En la impenetrable naturaleza femenina que Mireia y Joana nos descubrían con aires de «ay, señor, adónde van estos desgraciados», intervenían misterios tan atávicos que, según nos explicaban, hasta dependían de la posición y las fases de la luna, que provocaba impenetrables renovaciones de flujos de sangre y otros humores interiores que nosotros desconocíamos. Con franqueza, el descubrimiento de todo aquello nos provocaba un sentimiento de inferioridad que ahora no recuerdo bien cómo resolvíamos, seguramente provocando alguna pelea en la calle donde nosotros dos pudiéramos demostrar nuestra imprescindible utilidad para el grupo. En cualquier caso, es verdad que alrededor de los doce años o poco más los descubrimientos en todo lo referente al sexo avivaban el desasosiego, y bajo las barcas nos iniciamos en una sexualidad ciertamente inocente pero que a nosotros nos satisfacía.

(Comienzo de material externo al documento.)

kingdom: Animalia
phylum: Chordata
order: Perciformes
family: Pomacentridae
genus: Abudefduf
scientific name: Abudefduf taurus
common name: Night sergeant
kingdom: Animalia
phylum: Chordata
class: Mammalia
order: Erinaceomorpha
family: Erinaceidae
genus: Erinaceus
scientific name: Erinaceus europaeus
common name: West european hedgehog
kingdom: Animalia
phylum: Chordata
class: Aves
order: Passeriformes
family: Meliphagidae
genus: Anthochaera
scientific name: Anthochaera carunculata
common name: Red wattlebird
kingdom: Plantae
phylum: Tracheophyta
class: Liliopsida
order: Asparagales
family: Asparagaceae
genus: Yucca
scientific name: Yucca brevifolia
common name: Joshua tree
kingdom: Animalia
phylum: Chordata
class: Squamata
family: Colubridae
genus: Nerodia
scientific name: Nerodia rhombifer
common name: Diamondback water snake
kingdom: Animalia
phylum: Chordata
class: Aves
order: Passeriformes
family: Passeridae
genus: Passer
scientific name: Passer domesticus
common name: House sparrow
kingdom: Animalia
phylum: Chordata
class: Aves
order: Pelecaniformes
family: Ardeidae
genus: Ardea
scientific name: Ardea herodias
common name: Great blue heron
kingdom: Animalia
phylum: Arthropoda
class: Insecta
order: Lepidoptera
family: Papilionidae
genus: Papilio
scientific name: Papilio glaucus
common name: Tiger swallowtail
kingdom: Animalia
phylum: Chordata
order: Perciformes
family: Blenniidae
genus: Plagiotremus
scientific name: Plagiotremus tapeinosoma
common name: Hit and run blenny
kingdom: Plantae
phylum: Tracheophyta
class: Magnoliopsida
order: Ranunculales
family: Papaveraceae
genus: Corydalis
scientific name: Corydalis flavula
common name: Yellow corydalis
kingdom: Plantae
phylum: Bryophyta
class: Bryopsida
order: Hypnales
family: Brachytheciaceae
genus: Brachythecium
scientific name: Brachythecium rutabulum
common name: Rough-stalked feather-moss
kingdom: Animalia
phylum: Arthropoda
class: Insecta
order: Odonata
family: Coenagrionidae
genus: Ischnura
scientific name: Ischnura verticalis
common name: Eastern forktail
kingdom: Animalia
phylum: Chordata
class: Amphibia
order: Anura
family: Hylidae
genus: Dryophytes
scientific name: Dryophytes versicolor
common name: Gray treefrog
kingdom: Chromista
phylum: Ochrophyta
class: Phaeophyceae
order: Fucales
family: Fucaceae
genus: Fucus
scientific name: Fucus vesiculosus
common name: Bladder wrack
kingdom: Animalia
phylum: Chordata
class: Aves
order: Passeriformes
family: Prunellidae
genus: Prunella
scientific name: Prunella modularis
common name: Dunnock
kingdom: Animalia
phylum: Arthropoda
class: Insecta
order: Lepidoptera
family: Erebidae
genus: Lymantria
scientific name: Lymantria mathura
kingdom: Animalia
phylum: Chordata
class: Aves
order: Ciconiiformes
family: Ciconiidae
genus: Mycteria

En este terreno, Joana y yo lo probábamos todo. Ella estaba siempre a la expectativa de a ver qué pasará hoy, aunque sin demostrar nerviosismo ante ninguna propuesta. Eso sí, con una condición que repetía tantas veces como hiciera falta: que mi jugo no le entrara dentro. Seguro que Mireia también debía de probarlo todo con David. No sé muy bien qué hacían, sin embargo tenía muy claro que la iniciativa partía de ella y que David, como Joana, medía y racionalizaba la intensidad de su placer o disgusto, analizaba el porqué de las cosas y el alcance exacto de los riesgos. Alguna vez nos tocábamos estando los cuatro juntos, pero con la pareja reglamentaria. Y nos acostumbramos a hablar de sexo sin tapujos y a no esquivar el tema. Hay que decir, y no me pregunte cómo llegamos a ello, que el respeto al otro y a su libre voluntad era una norma naturalmente establecida.

A mí, todos estos aprendizajes sexuales tan desinhibidos me permitieron pisar con bastante seguridad un terreno que más adelante se me complicaría. Al principio no hice mucho caso; me decía a mí mismo que era un problema de exceso de calentura primaveral, aunque poco a poco me fue sorprendiendo la fuerza que aquello alcanzaba dentro de mí. No sé si por inconsciencia o porque eran tiempos con otras prioridades, no hice ningún drama de ello; pero por si acaso no se lo dije a nadie.